The spouse, however, may know nothing about this kind of interior struggle; and the penitent knows that in this regard he or she is safe, that the priest will never break the seal of Confession which is the Church’s maternal guarantee of the total privacy of the sinner. To a Protestant mind this might seem deceitful; but to the Catholic mind it is not so, since the Person primarily offended by sin is not another creature, however close that individual’s relation may be to the sinner, but God Himself, and the restoration of friendship with God comes prior to and in fact can usually bring about a restoration of suitable relationships with one’s fellows. In the event, without priestly help, one marriage has been destroyed, and another marriage, with priestly help, has been saved, and the difference lay essentially not in the virtue of the people concerned but in the availability of the Sacrament of Penance.

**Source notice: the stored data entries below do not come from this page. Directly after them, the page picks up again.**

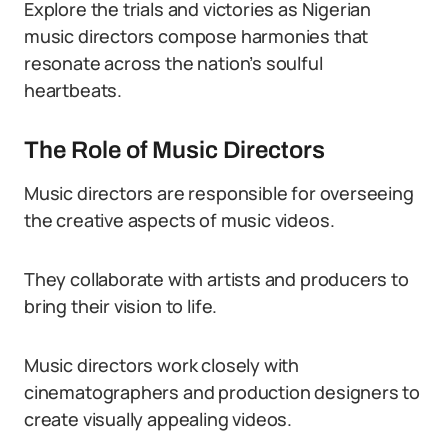
Explore the trials and victories as Nigerian
music directors compose harmonies that
resonate across the nation’s soulful
heartbeats.
The Role of Music Directors
Music directors are responsible for overseeing
the creative aspects of music videos.
They collaborate with artists and producers to
bring their vision to life.
Music directors work closely with
cinematographers and production designers to
create visually appealing videos.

Without the Sacrament of Penance we would drown in puddles. With the Sacrament we may learn to avoid the danger of drowning.

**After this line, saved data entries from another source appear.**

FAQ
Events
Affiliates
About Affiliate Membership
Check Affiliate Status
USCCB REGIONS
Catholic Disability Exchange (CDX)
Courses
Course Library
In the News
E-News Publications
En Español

The Sacrament is essential for those in mortal sin. The Church teaches us that we would be grossly unwise, however, to neglect it simply because we do page 374 not sin mortally. The first time I went to a priest and said, ‘Father, I have no actual sins to confess. This may of course be because of my incapacity to see myself clearly. But I wish to receive the graces of the Sacrament. In the past I have committed . . .’. When I first did this, I thought I was in real danger of becoming a saint, which was mere nonsense since I had hardly begun to love God or my fellows at all.

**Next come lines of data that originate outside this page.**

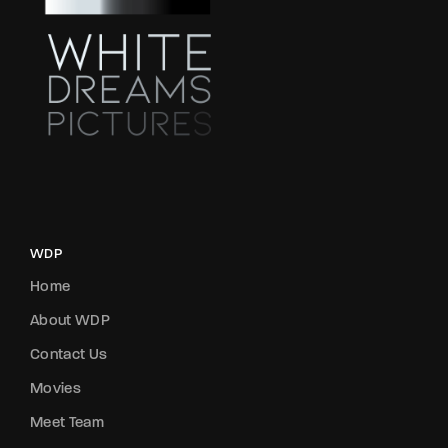
WDP
Home
About WDP
Contact Us
Movies
Meet Team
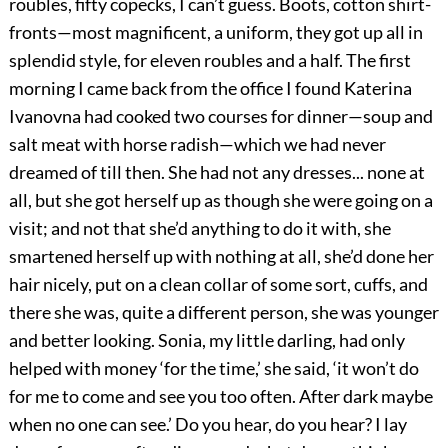
roubles, fifty copecks, I can’t guess. Boots, cotton shirt-
fronts—most magnificent, a uniform, they got up all in
splendid style, for eleven roubles and a half. The first
morning I came back from the office I found Katerina
Ivanovna had cooked two courses for dinner—soup and
salt meat with horse radish—which we had never
dreamed of till then. She had not any dresses... none at
all, but she got herself up as though she were going on a
visit; and not that she’d anything to do it with, she
smartened herself up with nothing at all, she’d done her
hair nicely, put on a clean collar of some sort, cuffs, and
there she was, quite a different person, she was younger
and better looking. Sonia, my little darling, had only
helped with money ‘for the time,’ she said, ‘it won’t do
for me to come and see you too often. After dark maybe
when no one can see.’ Do you hear, do you hear? I lay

But if I were to learn, where could I learn better than from the Sacrament which had already brought me out of the bog? It was not a ladder to be kicked away as soon as one had used it to climb out. It was equally a ladder for the Purgative and the Illuminative Way – first a ladder from sin to ordinary selfhood, then a ladder from selfhood to God. The Creator is economical in the means He gives us for use in our journey towards Him. The child, the old person, the peasant, the university professor, the moral hobo, the person who has acquired by God’s mercy the beginning of moral integration – all these can use with equal spiritual profit the great Sacrament of Penance and Mercy. To each it will mean something different. For each it is a new encounter with the mercy of Christ. There are people who have difficulty in persuading themselves that they have a real contribution. To them I can recommend what seems to me an infallible method of acquiring peace of soul on this issue. If I feel any such disturbance in myself, I pay a visit to the Blessed Virgin before going to Confession, and say, ‘Mother, give me a true and real contrition. . . .’ I cannot imagine that the Mother of God would deny to me or to any other believer a thing most necessary for our salvation. It is plain enough that contrition is not something which we ourselves personally invent, but itself a gift of the Holy Spirit – thus it is suitable to ask for this gift from the spouse and daughter of the Holy Spirit with an absolute confidence of receiving it. And thus one can go to Confession with a heart at peace.